Hier, eingebettet in der zerklüfteten Landschaft Langkawis, liegt das Reich der Makaken. Ein verschlungenes Gewirr von Stelzwurzeln. Mäandernde Läufe aus Brackwasser markieren ihre Reviergrenzen. So ergreifend das Bild der durstigen Affen auch sein mag, sie haben keinen guten Ruf. „Mafiosi“, nennt Ayob sie. Die kräftigen Tiere dringen selbst in die Hotelzimmer ein, öffnen Kühlschränke und Koffer. Es braucht nur einen Moment der Unachtsamkeit am Frühstückstisch, und eine kleine behaarte Hand hat den Zucker entwendet. An die Allgegenwärtigkeit der Natur müssen sich die Touristen auf der malaysischen Insel erst gewöhnen. Und die Primaten umgekehrt an die steigenden Besucherzahlen. Wissenschaftler stellten jüngst fest, dass der zunehmende Kontakt zu Menschen bei den Tieren zu Übergewicht und Bluthochdruck führt.
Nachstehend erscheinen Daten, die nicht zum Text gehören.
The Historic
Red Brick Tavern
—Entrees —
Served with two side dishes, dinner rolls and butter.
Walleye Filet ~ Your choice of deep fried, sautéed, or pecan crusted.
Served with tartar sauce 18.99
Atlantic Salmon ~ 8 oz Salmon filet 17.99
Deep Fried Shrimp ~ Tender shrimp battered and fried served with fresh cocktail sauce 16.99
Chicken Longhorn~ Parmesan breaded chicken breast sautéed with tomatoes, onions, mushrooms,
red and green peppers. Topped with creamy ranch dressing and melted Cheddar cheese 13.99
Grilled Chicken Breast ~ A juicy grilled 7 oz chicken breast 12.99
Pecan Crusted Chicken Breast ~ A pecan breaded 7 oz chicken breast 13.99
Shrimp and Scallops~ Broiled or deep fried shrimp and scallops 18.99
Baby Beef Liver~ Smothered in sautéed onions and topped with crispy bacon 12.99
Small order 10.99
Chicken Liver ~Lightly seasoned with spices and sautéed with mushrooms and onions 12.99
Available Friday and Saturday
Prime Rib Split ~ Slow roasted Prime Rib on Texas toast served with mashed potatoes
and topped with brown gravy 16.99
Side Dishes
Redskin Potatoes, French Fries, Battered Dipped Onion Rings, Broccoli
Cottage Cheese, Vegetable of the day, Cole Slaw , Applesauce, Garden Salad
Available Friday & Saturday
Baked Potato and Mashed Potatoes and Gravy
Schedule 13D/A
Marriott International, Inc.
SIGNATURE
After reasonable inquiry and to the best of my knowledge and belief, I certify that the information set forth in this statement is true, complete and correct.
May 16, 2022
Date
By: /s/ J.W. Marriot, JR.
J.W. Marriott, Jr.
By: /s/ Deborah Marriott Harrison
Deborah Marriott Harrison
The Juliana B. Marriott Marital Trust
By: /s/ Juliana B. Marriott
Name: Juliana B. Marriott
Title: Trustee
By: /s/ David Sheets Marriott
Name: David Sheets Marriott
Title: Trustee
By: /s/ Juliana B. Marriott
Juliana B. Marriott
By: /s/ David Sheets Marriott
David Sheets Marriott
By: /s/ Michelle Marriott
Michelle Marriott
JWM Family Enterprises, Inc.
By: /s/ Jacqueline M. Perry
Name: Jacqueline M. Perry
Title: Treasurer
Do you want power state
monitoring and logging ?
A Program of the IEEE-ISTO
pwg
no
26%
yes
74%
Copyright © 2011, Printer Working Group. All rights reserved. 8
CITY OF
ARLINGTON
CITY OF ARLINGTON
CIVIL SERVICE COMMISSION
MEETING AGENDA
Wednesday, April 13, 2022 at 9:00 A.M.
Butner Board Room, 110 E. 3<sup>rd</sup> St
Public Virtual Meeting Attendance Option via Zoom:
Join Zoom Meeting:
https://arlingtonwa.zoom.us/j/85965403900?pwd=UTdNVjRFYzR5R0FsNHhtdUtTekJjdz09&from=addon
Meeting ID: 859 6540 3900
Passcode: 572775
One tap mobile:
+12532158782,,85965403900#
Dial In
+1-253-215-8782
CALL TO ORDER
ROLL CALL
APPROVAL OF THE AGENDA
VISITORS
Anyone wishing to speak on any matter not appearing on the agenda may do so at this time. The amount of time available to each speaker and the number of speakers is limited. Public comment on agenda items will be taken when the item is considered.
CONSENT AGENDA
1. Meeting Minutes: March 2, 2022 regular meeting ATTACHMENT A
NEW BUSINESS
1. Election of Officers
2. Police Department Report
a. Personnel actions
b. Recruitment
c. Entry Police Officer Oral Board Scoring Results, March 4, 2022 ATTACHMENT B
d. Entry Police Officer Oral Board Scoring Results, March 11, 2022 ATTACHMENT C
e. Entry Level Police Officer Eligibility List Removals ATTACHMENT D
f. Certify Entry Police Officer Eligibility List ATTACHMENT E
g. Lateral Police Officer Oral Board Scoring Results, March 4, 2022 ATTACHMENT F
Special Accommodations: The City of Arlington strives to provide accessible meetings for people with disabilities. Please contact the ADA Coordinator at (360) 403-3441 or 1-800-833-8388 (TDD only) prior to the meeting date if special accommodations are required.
Die Mangroven sind auch Ayobs Reich. Er ist einer der zahlreichen Naturführer hier. Weiß, wo sich Stachelrochen füttern lassen. Auf welchen Ästen sich die Python sonnt. Und er weiß, wie leicht dieses Gleichgewicht gestört werden kann. Lange Zeit fütterten Touristen die rotbraunen Adler mit Fleischbrocken von Booten aus. Das gehörte dazu, schließlich ist der Name „Langkawi“ vom malaiischen Wort für die Raubvögel abgeleitet. Dann aber klappten diese ihre Schwingen zusammen und gaben die Jagd auf. Das Ökosystem geriet ins Wanken: Die Population der Vipern, die Lieblingsbeute der Adler, schnellte in die Höhe. Fischer wurden Opfer der potenziell tödlichen Bisse. Heute dürfen Besucher nur noch zuschauen, wie sich die Vögel ins Wasser stürzen.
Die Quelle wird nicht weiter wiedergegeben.